→ DATA EXCERPTS
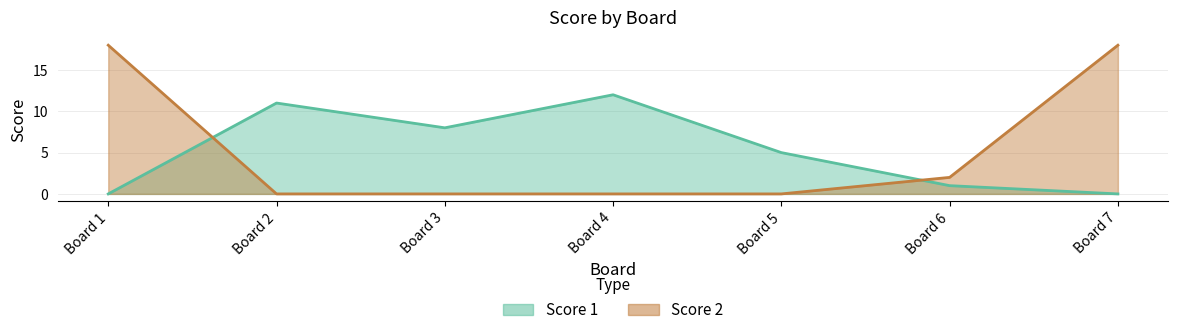

At how many categories does at least one series exceed 14?

2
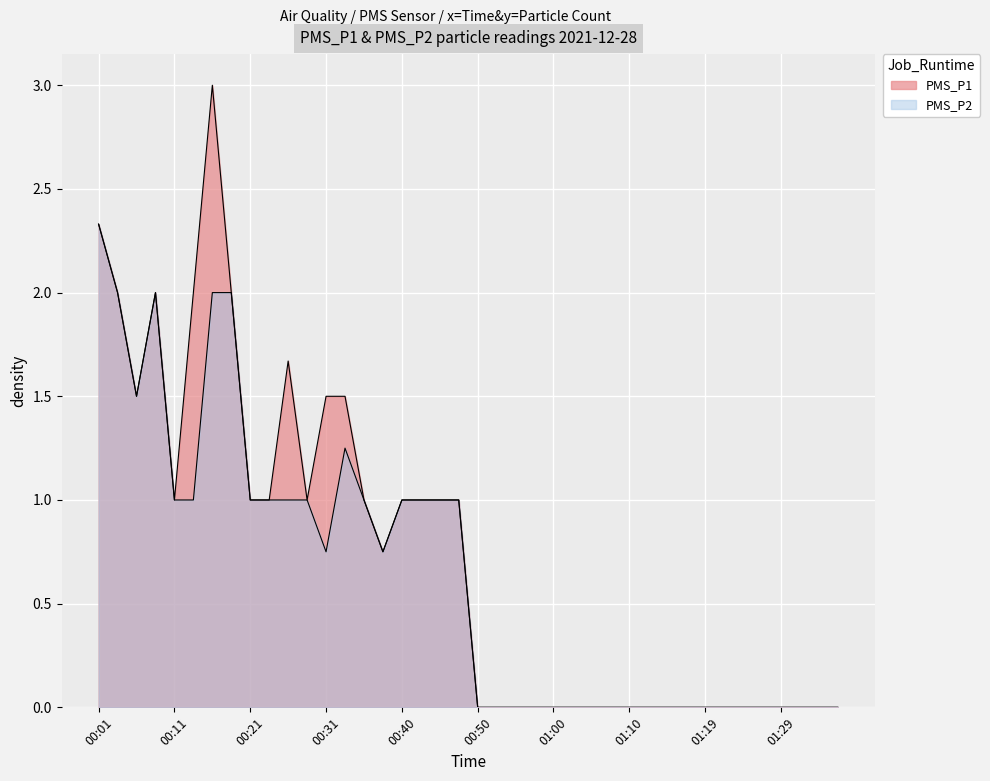

What are all the series names shown in the legend?

PMS_P1, PMS_P2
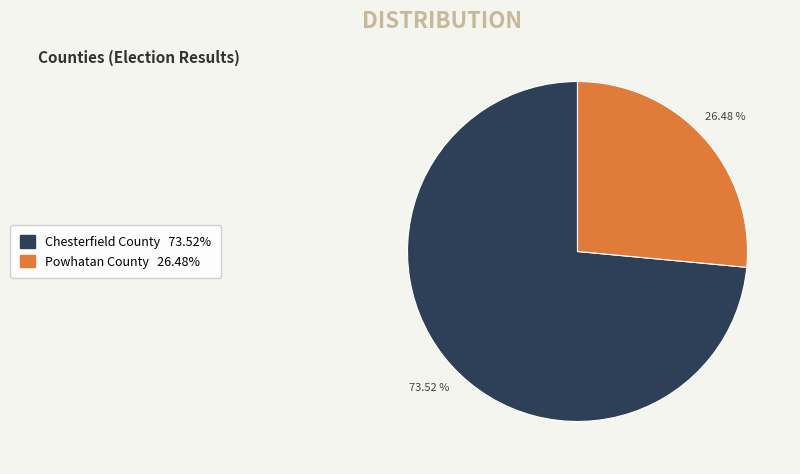

What percentage do Chesterfield County and Powhatan County together represent?

100.0%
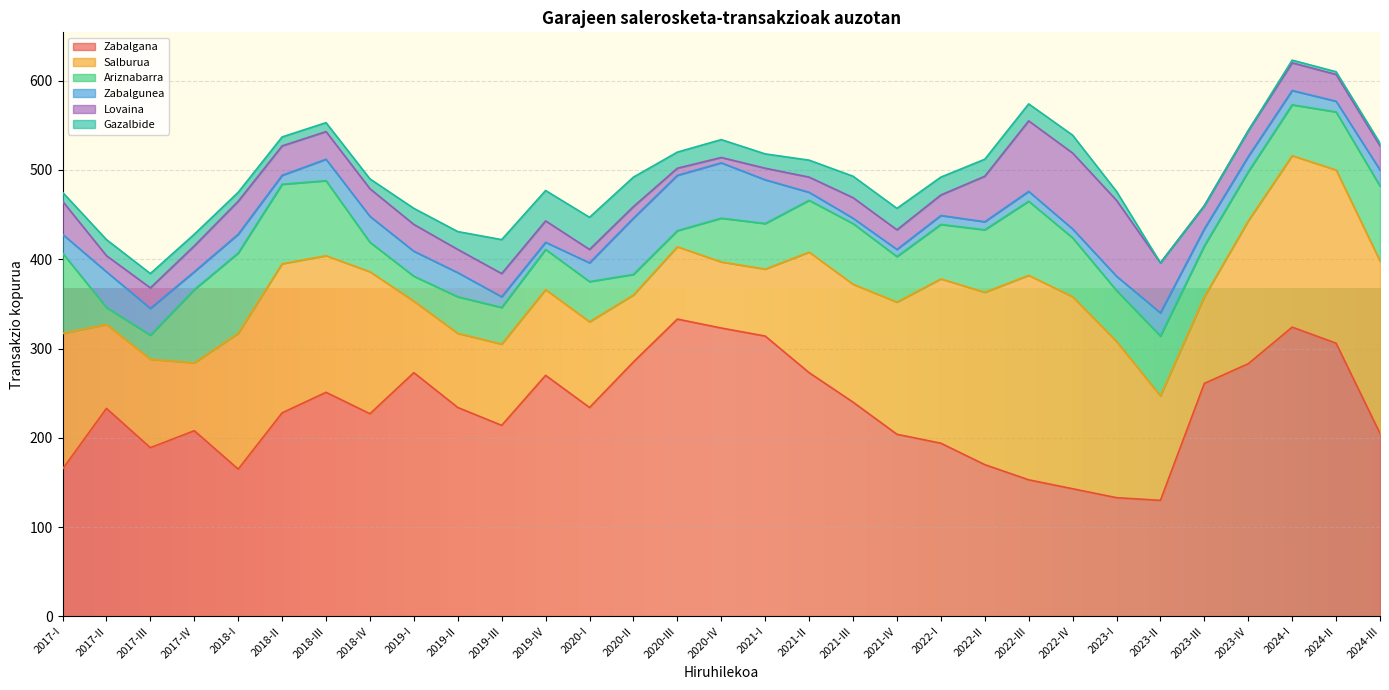

What is the sum of the Ariznabarra values at 2020-I and 2022-III?

128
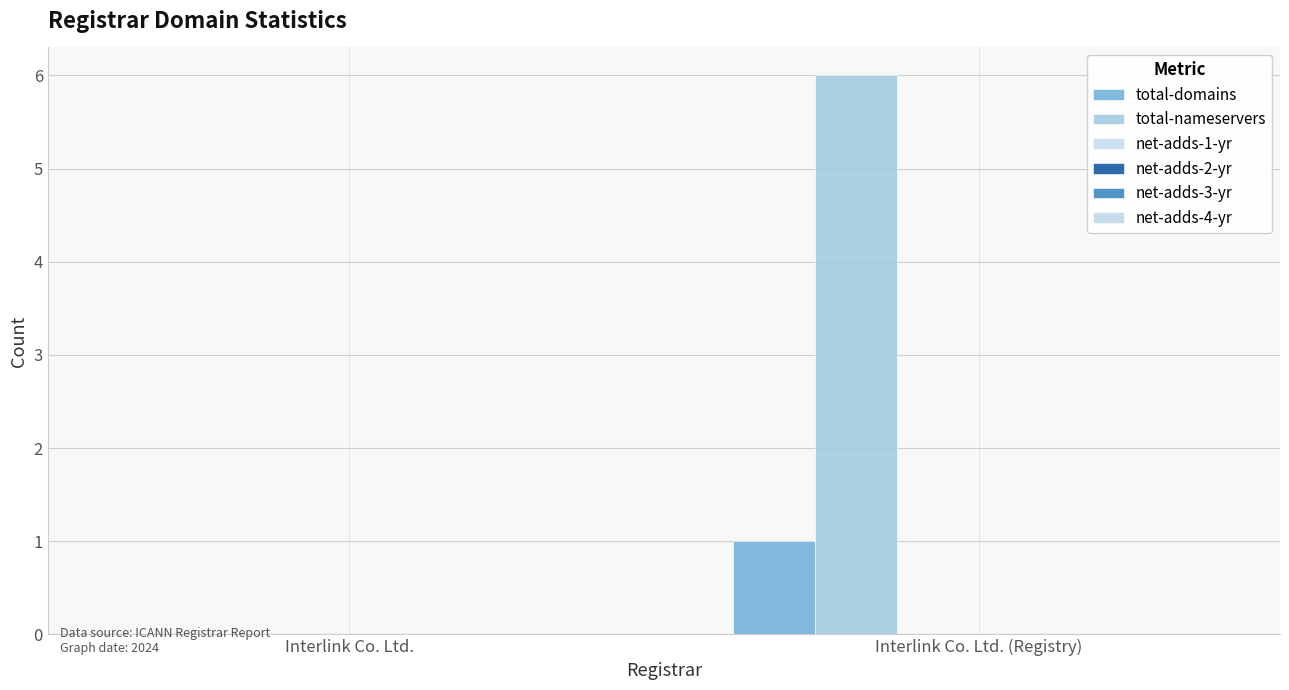

Are the bars horizontal?

No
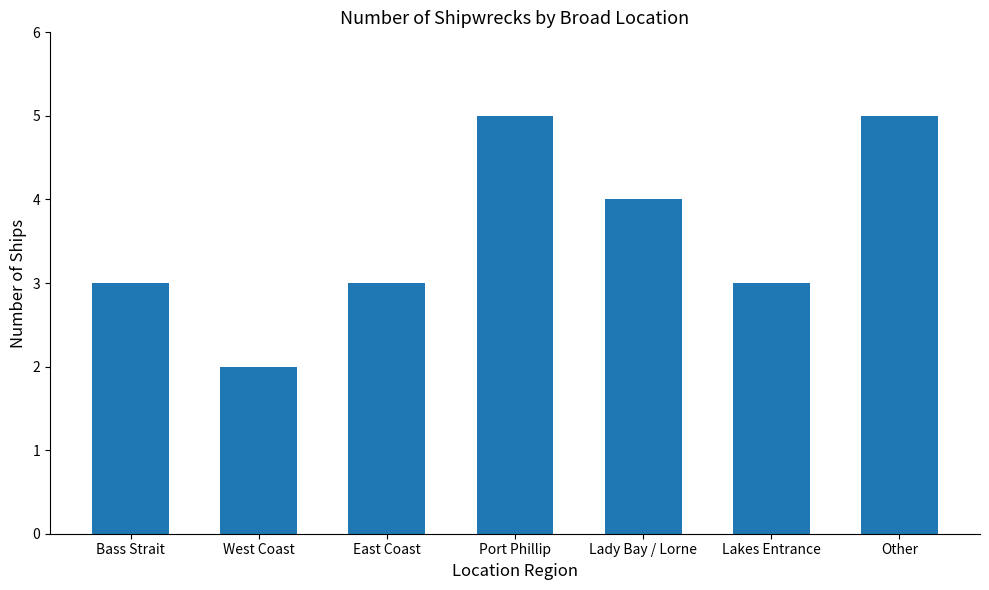

Which category has the lowest value across all series?

West Coast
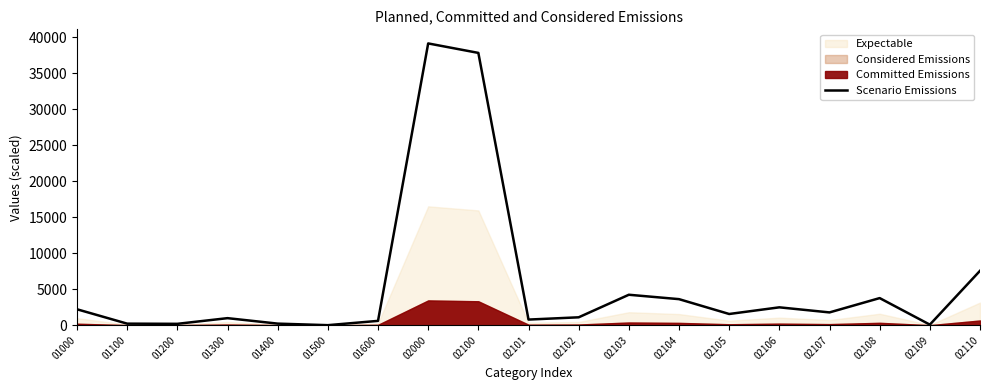

What is the highest value of the Scenario Emissions series?

39151.8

→ PROBLEM REQUIREMENTS
Please reproduce the text of every entry above word for word, leaving out the pictures.

→ RESULT OF THE TASK
At how many categories does at least one series exceed 14?

2

What are all the series names shown in the legend?

PMS_P1, PMS_P2

What percentage do Chesterfield County and Powhatan County together represent?

100.0%

What is the sum of the Ariznabarra values at 2020-I and 2022-III?

128

Are the bars horizontal?

No

Which category has the lowest value across all series?

West Coast

What is the highest value of the Scenario Emissions series?

39151.8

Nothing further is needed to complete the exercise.